**Problem set**.
1. In the passage on regulatory cost caps, by how much did OIRA require EPA and DOT each to cut the total costs of their cumulative rulemakings for fiscal year 2020?
2. Return the passage on regulatory cost caps word for word, starting with "Hiding the true" and going on through "come to light.".

**Selected passage**.
Further, the caps imposed by this executive order can be negative—and in many cases are. The order allows OIRA to set “a total amount of incremental costs that will be allowed for each agency in issuing new regulations and repealing regulations” for each fiscal year. For fiscal year 2020, for example, OIRA has required the Environmental Protection Agency (EPA) and the Department of Transportation (DOT) each to reduce the total costs to the public of their cumulative rulemakings by $40 billion.11 Under the rules of the order and OIRA’s cap, even if DOT wishes to issue a set of rules that imposes no cumulative costs on society but provides billions of dollars’ worth of benefits, it could not do so. Such a requirement completely overturns the premise that the goal of regulations is to maximize public benefit, placing the objective squarely on reducing costs to regulated entities, many of which are politically well-connected.
Hiding the true costs of (de)regulation
The rejection of CBA extends beyond ignoring benefits. Perhaps the most significant change conservatives have made to the regulatory process is to shamelessly hide the true costs of deregulation. Any regulation has trade-offs, and policymakers are expected to demonstrate that they fully considered a rule’s impacts by publicly disclosing the costs and benefits. Yet time and again, conservatives have worked to ensure that the costs of their deregulatory policies do not come to light.

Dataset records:
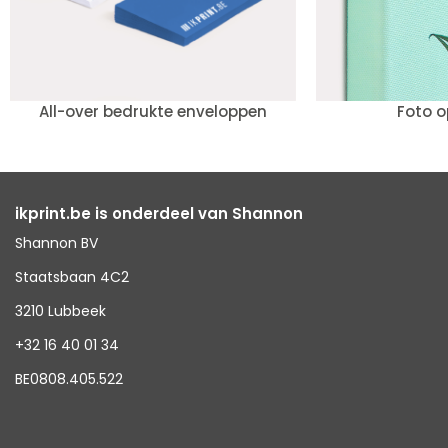
All-over bedrukte enveloppen
Foto 
ikprint.be is onderdeel van Shannon
Shannon BV
Staatsbaan 4C2
3210 Lubbeek
+32 16 40 01 34
BE0808.405.522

**Written responses**.
1. $40 billion each.

2.
Hiding the true costs of (de)regulation
The rejection of CBA extends beyond ignoring benefits. Perhaps the most significant change conservatives have made to the regulatory process is to shamelessly hide the true costs of deregulation. Any regulation has trade-offs, and policymakers are expected to demonstrate that they fully considered a rule’s impacts by publicly disclosing the costs and benefits. Yet time and again, conservatives have worked to ensure that the costs of their deregulatory policies do not come to light.